After a few minutes of exchanging pleasantries, I asked the young man on the other end of the line my standard question: “So, how can we help you? What do you want?”

His reply was unusually precise and succinct. “I want someone to love, something to do, and something to look forward to.”

Love. Work. Hope.

As human beings, we need relationship and a sense of belonging as well as an optimism and confidence about the future.

It’s the second in the trilogy above that I want to comment more on briefly. Work.

We are meaning-seeking creatures. We need purpose, reason. Along with a task. Something to do. Something that matters.

We want to be useful.

I remember washing a vehicle of mine years ago when my oldest son Joshua was still a little boy. He had witnessed on many occasions his daddy happily spraying down and sudzing up our car. He wanted to chip in. To give me a hand.

I went to the store and bought him a special bucket and brush so that he could help me keep ole “Betsy” clean. Having a job made him feel important and worthwhile.  

In the world of addiction, I do not think enough attention is given to this aspect of humanness.

Most of us would agree that there are many factors contributing to drug and alcohol abuse. Guilt. Shame. Resentment. Loneliness. A sense of alienation. Trauma. Loss. Bio-chemical imbalance. This is but a short list of the many factors behind addiction. It is complex.

That said, I believe one of the primary forces often behind addiction—either triggering and/or exacerbating it—has to do with unemployment. By this, I am not restricting my meaning to “without a job.” I am also including the idea of employment “without significance.” To be employed in work that makes little difference, work that lacks redemptive value, and work that falls short of the potentiality of who one is. 

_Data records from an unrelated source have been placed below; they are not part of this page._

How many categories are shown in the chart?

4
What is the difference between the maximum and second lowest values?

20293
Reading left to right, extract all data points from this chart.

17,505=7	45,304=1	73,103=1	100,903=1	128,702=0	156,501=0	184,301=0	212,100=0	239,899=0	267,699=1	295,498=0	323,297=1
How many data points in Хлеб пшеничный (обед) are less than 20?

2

Fundamental to a flourishing life is contributing to the overall well-being of others in the unique ways one has been made. Life is about love, and good work is a primary means through which we can love others by being useful. Helpful.

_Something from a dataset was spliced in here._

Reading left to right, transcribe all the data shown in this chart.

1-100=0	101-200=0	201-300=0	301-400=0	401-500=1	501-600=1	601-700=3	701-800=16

We were made to work (six days out of seven according to the Ten Commandments!). Crafted for a divinely ordered assignment. Made ready to find pleasure in being of service and benefit to others.

When we are not living according to our design, we implode.

Barbara Brown Taylor notes in one of her books, “When people feel superfluous—when we are deprived of meaningful work, meaningful relationships, meaningful goals—when we cannot find a purpose big enough for our capabilities, then we frequently become destructive. Our destructiveness may be focused outward, resulting in crime and violence, or it may be focused inward, resulting in depression and addiction. Either way, the threat of meaninglessness is our primary motive for repentance, and salvation comes as we discover purpose for our lives.”

I remember having this conversation with an older man who graduated from our program.

Me: “You’ve had thirteen months to reflect on your addiction (a twenty plus-year heroin habit). What was driving that?”

Him: “My kids were all grown up, and I didn’t have a self. I didn’t have a place anymore. . . didn’t think I had a need for me.”

This man had to discover a new purpose, a new work, as he pursued healing in his life.

Recovery is just as much about “vocational re-alignment” (a phrase Theologian N.T. Wright coined) as it is improved emotional and mental well-being, improved relationships, and spiritual awakening. It is about helping men and women find their place in God’s story and live accordingly.

Embracing God’s call. Accepting responsibility. Living according to one’s necessity.

Joining with God in his mission of liberation and reconciliation.


“For we are God’s workmanship, created in Christ Jesus to do good works,

which God prepared in advance for us to do.”